For patients and clinicians, the practical consequence of all this uncertainty is that symptom recognition has become the most reliable tool available in the absence of routine screening. The Geneva team emphasized that persistent abdominal pain, blood in the stool, unexplained weight loss, and lasting changes in bowel habits should not be attributed to stress or dietary habit without investigation – particularly in adults in their thirties and forties who may reasonably assume they are outside the risk window. The American Cancer Society estimates that in 2026 alone, approximately 108,860 new colorectal cancer cases will be diagnosed in the United States, with around 55,230 deaths. One in five of those diagnosed is now under 55, double the proportion recorded in 1995.
The aging population that built current screening infrastructure did not anticipate a generation for whom fast food and antibiotics and sedentary childhood years would reshape the gut environment before adulthood. Whether that reshaping is causally responsible for what clinicians are seeing remains an open question. What the Swiss data makes harder to dispute is that the current system is catching the wrong people – or more precisely, catching the right ones too late.

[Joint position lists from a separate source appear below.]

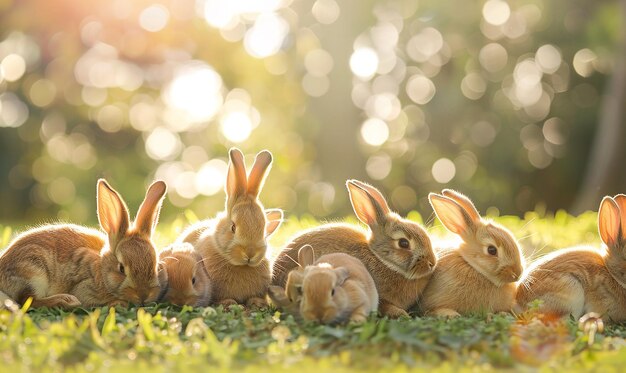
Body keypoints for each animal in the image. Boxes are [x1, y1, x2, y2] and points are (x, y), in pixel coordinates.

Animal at [0, 179, 167, 306]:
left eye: (156, 265)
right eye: (121, 269)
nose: (144, 295)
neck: (101, 269)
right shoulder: (84, 287)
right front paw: (118, 303)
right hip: (33, 271)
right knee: (29, 300)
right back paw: (66, 300)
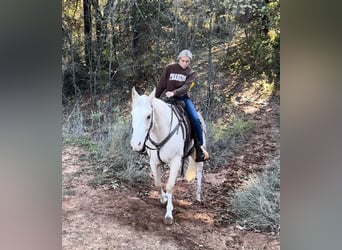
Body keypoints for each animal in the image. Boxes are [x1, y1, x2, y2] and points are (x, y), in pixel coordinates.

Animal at [130, 87, 206, 225]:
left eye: (148, 116)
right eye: (132, 115)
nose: (136, 145)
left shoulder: (175, 162)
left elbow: (170, 186)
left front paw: (169, 214)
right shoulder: (154, 162)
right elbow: (157, 183)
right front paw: (163, 199)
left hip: (198, 156)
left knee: (199, 173)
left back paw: (197, 197)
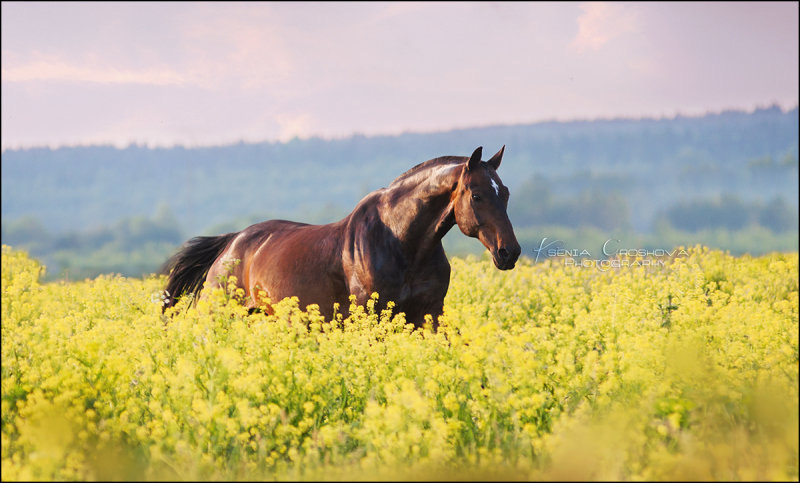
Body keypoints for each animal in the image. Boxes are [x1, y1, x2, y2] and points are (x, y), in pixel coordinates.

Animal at [164, 146, 524, 330]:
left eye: (506, 193)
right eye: (477, 195)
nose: (509, 253)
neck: (403, 244)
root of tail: (232, 243)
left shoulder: (430, 313)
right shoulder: (370, 314)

Meyer noted that in cases of elevated familial or hereditary risk, screening should begin even earlier than the national threshold. But for the broader population of young adults with no warning flags, the gap between when the disease is appearing and when medicine is looking for it is not closing quickly. Experts cited by the American Cancer Society have projected that by 2030, colon cancer cases in younger adults could double. Rectal cancer rates in the same group could rise even more sharply.
What remains unknown is whether those projections will prompt health systems to act before the next generation of thirty-somethings discovers, too late, that the surveillance net was not built for them. Previous debates over colonoscopy screening guidelines have focused almost entirely on when to stop testing older adults, not on when to start testing younger ones. That framing may need to change faster than public health infrastructure typically moves. The IBS misdiagnosis problem compounds the delay: gut symptoms in younger adults are routinely attributed to irritable bowel conditions rather than referred for imaging, adding months or years to the diagnostic timeline. And while the food environment is not the only factor, the nutritional shifts reshaping gut health across generations are contributing to a disease burden that existing institutions were not designed to handle.